Sem nos obrigarmos a saltos, aqui ainda cabe o destaque do artigo sobre a vinda de Casais Monteiro, extremamente favorecida pela comemoração do IV Centenário de São Paulo. Seus detalhes são fascinantes e, ao menos hoje, desconhecidos no resto do país. Rapidamente acrescento: o presente resenhador deve a Casais, junto à delegação portuguesa e a Mário da Silva Brito, ter sua comunicação aceita no 1º Congresso de Crítica e História Literária, sucedido em 1960, em Recife, opondo-se ao veto que lhe havia sido imposto pela direção do congresso.

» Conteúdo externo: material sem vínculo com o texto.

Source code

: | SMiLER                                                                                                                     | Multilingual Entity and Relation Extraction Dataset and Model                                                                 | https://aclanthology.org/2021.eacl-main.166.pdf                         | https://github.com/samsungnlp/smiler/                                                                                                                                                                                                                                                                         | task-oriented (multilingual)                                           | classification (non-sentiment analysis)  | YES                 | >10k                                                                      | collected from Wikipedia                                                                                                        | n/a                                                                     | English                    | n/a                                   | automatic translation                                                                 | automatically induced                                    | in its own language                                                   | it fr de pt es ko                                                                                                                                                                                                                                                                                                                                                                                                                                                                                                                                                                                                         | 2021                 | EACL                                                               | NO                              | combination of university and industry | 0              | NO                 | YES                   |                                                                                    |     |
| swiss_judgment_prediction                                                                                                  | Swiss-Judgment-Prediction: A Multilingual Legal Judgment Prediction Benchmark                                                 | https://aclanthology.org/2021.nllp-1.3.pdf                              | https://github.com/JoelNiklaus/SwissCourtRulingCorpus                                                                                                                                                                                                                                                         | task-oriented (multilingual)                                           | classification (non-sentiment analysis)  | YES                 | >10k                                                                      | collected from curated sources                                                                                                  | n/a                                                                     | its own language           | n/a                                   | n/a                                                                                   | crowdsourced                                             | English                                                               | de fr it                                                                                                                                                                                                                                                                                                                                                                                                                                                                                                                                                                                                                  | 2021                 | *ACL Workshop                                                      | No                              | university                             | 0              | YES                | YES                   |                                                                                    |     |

Destaco as contribuições sobre “Proust e Joyce, um diálogo que não houve”, sobre Oswald de Andrade (1890-1954), realce da “língua bífida” de um talento selvagem, estragado, como ele próprio reconhecia, por sua incontinência amorosa, o prefácio à tradução do Finnegans wake, por Donaldo Schüler.

Ainda não me furto a ressaltar que Walnice não discrimina autores nacionais e estrangeiros. Assim Castro Alves (1847-1871) tem lugar ao lado do crítico Edmund Wilson (1895-1972), cujo desconhecimento recente entre nós provoca frase quase ao final: “[…] Aquilo que o fascismo e o nazismo não conseguiram, ou seja, a submissão consentida de todos, o consumismo (o conseguiu) pela paz”. Encerro as referências à primeira parte do livro pelo destaque das anotações de Gilberto Freyre (1900-1987) sobre Euclides da Cunha (1866-1909), para acentuar um ponto em que discordo relativamente tanto de Walnice quanto de Freyre. Na escrita de Euclides, Walnice destaca a afirmação do sociólogo: “A ciência serve ao drama”. Não é que assim não suceda, senão que me pergunto se não seria decisivo indagar-se sobre as diferenças entre o discurso científico e o literário, tratamento que tem repugnado aos euclidianos. Das demais seções, quase nada mais direi.

Em “Duo”, ressalte-se a homenagem a Antonio Candido (1918-2017). Tivesse mais espaço, gostaria de questionar a ênfase de Candido na ideia de “formação”. Mas entendo que não caberia na homenagem que era prestada a Walnice fazê-lo. Em “Paisagens”, o “Achegas ao imaginário do sertão”, com o realce do “mascate libanês” que, nos anos 1930, filmou o bando de Lampião. E, em “Flagrantes”, à presença relativamente rápida de Claude Lévi-Strauss (1908-2009), em São Paulo, quando suas incursões às comunidades indígenas do Amazonas eram financiadas pelo departamento cultural da cidade. Em suma, conhecida sobremaneira pela realização de edição crítica de Os sertões e da correspondência de Euclides, assim como sua principal comentadora, com destaque para O calor da hora (1974), a autora torna-se uma fonte obrigatória a quem pretenda conhecer melhor como é e como se pensa no Brasil contemporâneo.

Luiz Costa Lima é professor emérito do Departamento de História da Pontifícia Universidade Católica do Rio de Janeiro.